The following and only the following absences are eligible to be excused: Religious holidays, as
specified in FSU policy (see elsewhere in syllabus); absences due to representing FSU at official
functions, including intercollegiate debating or varsity sports events; verified emergencies and/or medical
illness. Medical illnesses are serious in nature and require continued treatment by medical professionals
and/or surgical or other treatments. Colds, the flu, fatigue, and stress do not qualify as medical illnesses.
If you have a chronic illness that could affect your attendance, it is imperative that you alert me to this at
the beginning of class. Documentation for an absence to be excused is required. You must provide a copy
of any documentation to your professor (but maintain a copy for your records). While one is not
penalized for excused absences, he or she remains responsible for all content missed, including
assignments, knowledge, or skills covered in missed class(es).
INCOMPLETE GRADES
Missing work is insufficient reason for a grade of Incomplete (I). An I will not be given except under
extenuating circumstances at the instructor’s discretion. Note that College of Social Science guidelines
require that students seeking an “I” must be passing the course.
RELIGIOUS HOLIDAYS
Students will be allowed to miss class due to observance of religious holidays but they are still
responsible for all materials assigned outside and covered in class on the day(s) missed. You must talk
with your instructor in advance of missing a class for religious holiday observance reasons.

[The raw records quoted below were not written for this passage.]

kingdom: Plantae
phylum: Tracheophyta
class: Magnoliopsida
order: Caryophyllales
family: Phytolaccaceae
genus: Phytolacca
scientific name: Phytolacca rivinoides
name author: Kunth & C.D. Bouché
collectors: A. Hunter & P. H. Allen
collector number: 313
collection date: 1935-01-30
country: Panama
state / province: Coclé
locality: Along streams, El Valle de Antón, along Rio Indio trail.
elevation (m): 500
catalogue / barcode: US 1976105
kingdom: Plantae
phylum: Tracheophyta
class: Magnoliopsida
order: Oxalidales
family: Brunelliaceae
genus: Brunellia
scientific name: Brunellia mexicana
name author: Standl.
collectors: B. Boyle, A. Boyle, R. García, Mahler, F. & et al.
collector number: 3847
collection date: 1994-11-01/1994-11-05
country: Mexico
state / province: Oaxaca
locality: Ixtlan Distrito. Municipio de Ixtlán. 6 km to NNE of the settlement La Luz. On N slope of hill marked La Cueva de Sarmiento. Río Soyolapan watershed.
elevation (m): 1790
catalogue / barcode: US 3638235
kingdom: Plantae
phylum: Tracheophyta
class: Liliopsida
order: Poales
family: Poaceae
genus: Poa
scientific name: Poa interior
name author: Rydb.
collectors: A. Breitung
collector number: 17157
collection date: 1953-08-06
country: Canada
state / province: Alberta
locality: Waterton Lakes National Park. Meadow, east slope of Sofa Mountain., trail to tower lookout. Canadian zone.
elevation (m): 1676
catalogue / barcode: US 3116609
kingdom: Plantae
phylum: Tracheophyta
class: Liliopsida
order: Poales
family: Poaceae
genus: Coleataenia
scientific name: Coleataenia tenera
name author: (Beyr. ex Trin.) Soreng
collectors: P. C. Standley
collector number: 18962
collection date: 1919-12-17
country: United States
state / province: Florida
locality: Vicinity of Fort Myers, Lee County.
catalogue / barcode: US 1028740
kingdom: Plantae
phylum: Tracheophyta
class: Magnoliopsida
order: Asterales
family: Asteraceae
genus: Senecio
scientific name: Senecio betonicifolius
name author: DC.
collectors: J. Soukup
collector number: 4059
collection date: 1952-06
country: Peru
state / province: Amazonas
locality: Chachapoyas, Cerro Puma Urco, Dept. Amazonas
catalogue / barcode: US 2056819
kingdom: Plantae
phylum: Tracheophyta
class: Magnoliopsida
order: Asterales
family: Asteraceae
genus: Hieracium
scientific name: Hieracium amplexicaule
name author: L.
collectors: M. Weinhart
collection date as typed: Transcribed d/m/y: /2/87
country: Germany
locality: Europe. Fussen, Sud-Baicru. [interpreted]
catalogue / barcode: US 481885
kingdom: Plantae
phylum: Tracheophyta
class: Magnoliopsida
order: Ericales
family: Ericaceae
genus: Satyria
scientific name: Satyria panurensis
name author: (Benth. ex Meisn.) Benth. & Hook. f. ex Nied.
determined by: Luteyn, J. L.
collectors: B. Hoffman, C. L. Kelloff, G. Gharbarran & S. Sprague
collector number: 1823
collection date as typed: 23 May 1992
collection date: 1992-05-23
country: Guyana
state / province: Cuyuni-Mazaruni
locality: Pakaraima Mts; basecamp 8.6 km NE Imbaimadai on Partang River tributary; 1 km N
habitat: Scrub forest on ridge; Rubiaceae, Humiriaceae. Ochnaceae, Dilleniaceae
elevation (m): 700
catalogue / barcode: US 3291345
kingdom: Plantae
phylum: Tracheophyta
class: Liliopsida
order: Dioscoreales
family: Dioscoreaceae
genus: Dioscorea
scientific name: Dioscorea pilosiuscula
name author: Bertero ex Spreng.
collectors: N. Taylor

AMERICANS WITH DISABILITIES ACT: Students with disabilities needing academic
accommodation should: (1) register with and provide documentation to the Student Disability Resource
Center; (2) bring a letter to me indicating the need for accommodation and what type. This should be
done during the first week of class. For more information about services available to FSU students with
disabilities, contact:
Student Disability Resource Center, Dean of Students, 08 Kellum Hall
Florida State University, Tallahassee, FL 32306-4400, (850) 644-9566 (voice), (850) 644-8504
(TDD), [email protected], http://www.fsu.edu/~staffair/dean/StudentDisability/
SYLLABUS CHANGE POLICY: This syllabus is a guide for the course and is subject to change with
advance notice. This syllabus and other class materials are available in alternative format upon request.